The Parliament also succeeded in convincing the Council to support requirements for ship recycling facilities that go beyond those set in the International Maritime Organisation’s – yet to enter into force – Hong Kong Convention. Most importantly, beaching sites will not be approved for EU listing, which prevents EU flagged ships from being beached. But, large shipping nations such as Greece, Malta, Cyprus blocked additional measures proposed by the European Parliament to strengthen the Regulation, such as ensuring traceability of hazardous wastes dumped in developing countries and clearly linking liability for these wastes to the polluter, who in this case is the shipowner.
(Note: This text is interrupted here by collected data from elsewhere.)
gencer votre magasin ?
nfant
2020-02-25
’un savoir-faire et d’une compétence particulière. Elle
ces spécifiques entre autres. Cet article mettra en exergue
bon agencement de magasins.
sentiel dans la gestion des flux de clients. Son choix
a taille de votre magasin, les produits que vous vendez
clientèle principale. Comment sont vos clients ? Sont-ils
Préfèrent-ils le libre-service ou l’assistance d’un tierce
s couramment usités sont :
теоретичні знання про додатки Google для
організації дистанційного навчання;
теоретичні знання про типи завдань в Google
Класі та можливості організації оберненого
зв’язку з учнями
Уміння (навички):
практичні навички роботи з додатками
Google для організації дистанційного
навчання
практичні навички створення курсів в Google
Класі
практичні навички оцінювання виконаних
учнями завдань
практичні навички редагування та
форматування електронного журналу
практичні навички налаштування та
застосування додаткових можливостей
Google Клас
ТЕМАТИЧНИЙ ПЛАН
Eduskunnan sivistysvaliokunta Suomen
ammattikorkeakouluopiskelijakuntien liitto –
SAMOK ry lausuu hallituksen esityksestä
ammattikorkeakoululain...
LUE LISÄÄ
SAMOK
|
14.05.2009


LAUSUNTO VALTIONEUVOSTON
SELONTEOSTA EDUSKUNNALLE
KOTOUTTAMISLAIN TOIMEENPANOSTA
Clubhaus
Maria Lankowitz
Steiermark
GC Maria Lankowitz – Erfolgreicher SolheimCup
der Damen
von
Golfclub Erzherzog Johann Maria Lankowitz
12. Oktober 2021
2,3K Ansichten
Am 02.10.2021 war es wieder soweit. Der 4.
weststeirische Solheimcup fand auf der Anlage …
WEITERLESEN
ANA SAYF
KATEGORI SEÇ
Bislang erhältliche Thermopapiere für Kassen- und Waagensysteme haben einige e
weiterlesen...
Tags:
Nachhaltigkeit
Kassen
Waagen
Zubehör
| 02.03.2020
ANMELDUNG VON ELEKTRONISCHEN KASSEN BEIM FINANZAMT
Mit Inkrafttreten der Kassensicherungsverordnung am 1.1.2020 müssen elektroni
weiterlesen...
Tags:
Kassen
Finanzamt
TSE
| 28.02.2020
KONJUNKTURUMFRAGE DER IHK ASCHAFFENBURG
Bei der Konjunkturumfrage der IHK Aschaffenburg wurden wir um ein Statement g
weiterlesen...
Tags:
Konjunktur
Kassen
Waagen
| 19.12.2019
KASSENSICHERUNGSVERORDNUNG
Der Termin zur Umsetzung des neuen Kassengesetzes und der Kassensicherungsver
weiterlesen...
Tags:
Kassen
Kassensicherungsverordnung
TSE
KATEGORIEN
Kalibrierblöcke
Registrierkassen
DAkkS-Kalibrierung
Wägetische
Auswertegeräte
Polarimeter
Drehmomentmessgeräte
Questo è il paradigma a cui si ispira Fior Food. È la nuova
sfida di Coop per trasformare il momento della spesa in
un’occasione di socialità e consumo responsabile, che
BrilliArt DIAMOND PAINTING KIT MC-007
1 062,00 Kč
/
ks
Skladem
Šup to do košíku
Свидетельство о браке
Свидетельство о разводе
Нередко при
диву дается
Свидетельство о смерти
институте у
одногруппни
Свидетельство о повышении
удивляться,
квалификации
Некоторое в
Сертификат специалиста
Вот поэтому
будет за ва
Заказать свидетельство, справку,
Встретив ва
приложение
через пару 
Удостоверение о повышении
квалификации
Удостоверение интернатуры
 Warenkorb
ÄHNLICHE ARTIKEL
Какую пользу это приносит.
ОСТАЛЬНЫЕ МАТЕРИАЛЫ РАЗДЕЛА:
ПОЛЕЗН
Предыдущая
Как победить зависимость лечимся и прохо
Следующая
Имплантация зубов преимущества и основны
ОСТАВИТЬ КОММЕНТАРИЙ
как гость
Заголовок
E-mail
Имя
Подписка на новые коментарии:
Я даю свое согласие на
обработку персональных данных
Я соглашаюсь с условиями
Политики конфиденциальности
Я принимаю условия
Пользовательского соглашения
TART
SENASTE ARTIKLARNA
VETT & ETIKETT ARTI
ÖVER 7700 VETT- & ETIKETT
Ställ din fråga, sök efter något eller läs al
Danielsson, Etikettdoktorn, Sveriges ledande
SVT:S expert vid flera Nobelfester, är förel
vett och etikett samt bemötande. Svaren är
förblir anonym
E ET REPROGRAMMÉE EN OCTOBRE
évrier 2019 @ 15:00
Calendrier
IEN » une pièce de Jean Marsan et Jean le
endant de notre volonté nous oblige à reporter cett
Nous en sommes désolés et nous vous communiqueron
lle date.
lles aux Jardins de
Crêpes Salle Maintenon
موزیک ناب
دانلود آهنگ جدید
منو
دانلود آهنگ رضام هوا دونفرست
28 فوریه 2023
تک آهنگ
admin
“We are concerned that the shortcomings of the Regulation will make it ineffective, and worse still, that the EU could be setting a dangerous precedent for other industries that want to avoid being held accountable to international environmental laws” said Patrizia Heidegger, Director of the NGO Shipbreaking Platform.
The ship recycling Regulation that was voted today in Council exempts ships from the European Waste Shipment Regulation, which aims at protecting developing countries from the dumping of hazardous wastes and incorporates the United Nations Basel Convention and its Basel Ban Amendment [4]. There are clear and compelling legal opinions proving that this unilateral exemption of ships is a breach of the European Union’s legal obligations to uphold the Basel Convention and its Basel Ban Amendment. Independent environmental law experts [5] and the European Council Legal Services [6] have warned of the illegality of the new Regulation.
“Not only do the EU institutions create a legal dilemma for themselves, but also for all of the 27 European Member States that are Parties to the Basel Convention. All will have to reconcile the illegality of unilaterally acting in non-compliance with their international obligations“, said Patrizia Heidegger.